### Task statement
Reproduce the following data verbatim, keeping every line unchanged.
═══ Dataset extract ═══
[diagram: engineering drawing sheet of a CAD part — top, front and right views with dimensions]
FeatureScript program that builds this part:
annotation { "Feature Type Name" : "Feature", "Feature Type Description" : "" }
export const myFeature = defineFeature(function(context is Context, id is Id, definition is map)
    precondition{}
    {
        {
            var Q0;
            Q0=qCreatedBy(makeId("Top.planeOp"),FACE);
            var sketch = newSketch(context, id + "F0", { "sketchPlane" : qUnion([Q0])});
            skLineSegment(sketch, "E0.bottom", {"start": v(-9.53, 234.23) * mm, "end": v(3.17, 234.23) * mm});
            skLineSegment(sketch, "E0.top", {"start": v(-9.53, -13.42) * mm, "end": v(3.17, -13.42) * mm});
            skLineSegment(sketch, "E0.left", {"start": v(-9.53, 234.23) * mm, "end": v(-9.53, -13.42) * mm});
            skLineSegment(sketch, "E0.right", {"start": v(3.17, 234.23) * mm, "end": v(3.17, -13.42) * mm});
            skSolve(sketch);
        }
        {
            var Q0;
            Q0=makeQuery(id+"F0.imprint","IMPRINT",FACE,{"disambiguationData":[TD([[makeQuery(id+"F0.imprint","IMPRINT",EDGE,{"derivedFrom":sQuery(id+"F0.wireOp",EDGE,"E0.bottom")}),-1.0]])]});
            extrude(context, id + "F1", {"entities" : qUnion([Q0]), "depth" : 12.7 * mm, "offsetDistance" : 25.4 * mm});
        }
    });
═══
### Result of the exercise
[diagram: engineering drawing sheet of a CAD part — top, front and right views with dimensions]
FeatureScript program that builds this part:
annotation { "Feature Type Name" : "Feature", "Feature Type Description" : "" }
export const myFeature = defineFeature(function(context is Context, id is Id, definition is map)
    precondition{}
    {
        {
            var Q0;
            Q0=qCreatedBy(makeId("Top.planeOp"),FACE);
            var sketch = newSketch(context, id + "F0", { "sketchPlane" : qUnion([Q0])});
            skLineSegment(sketch, "E0.bottom", {"start": v(-9.53, 234.23) * mm, "end": v(3.17, 234.23) * mm});
            skLineSegment(sketch, "E0.top", {"start": v(-9.53, -13.42) * mm, "end": v(3.17, -13.42) * mm});
            skLineSegment(sketch, "E0.left", {"start": v(-9.53, 234.23) * mm, "end": v(-9.53, -13.42) * mm});
            skLineSegment(sketch, "E0.right", {"start": v(3.17, 234.23) * mm, "end": v(3.17, -13.42) * mm});
            skSolve(sketch);
        }
        {
            var Q0;
            Q0=makeQuery(id+"F0.imprint","IMPRINT",FACE,{"disambiguationData":[TD([[makeQuery(id+"F0.imprint","IMPRINT",EDGE,{"derivedFrom":sQuery(id+"F0.wireOp",EDGE,"E0.bottom")}),-1.0]])]});
            extrude(context, id + "F1", {"entities" : qUnion([Q0]), "depth" : 12.7 * mm, "offsetDistance" : 25.4 * mm});
        }
    });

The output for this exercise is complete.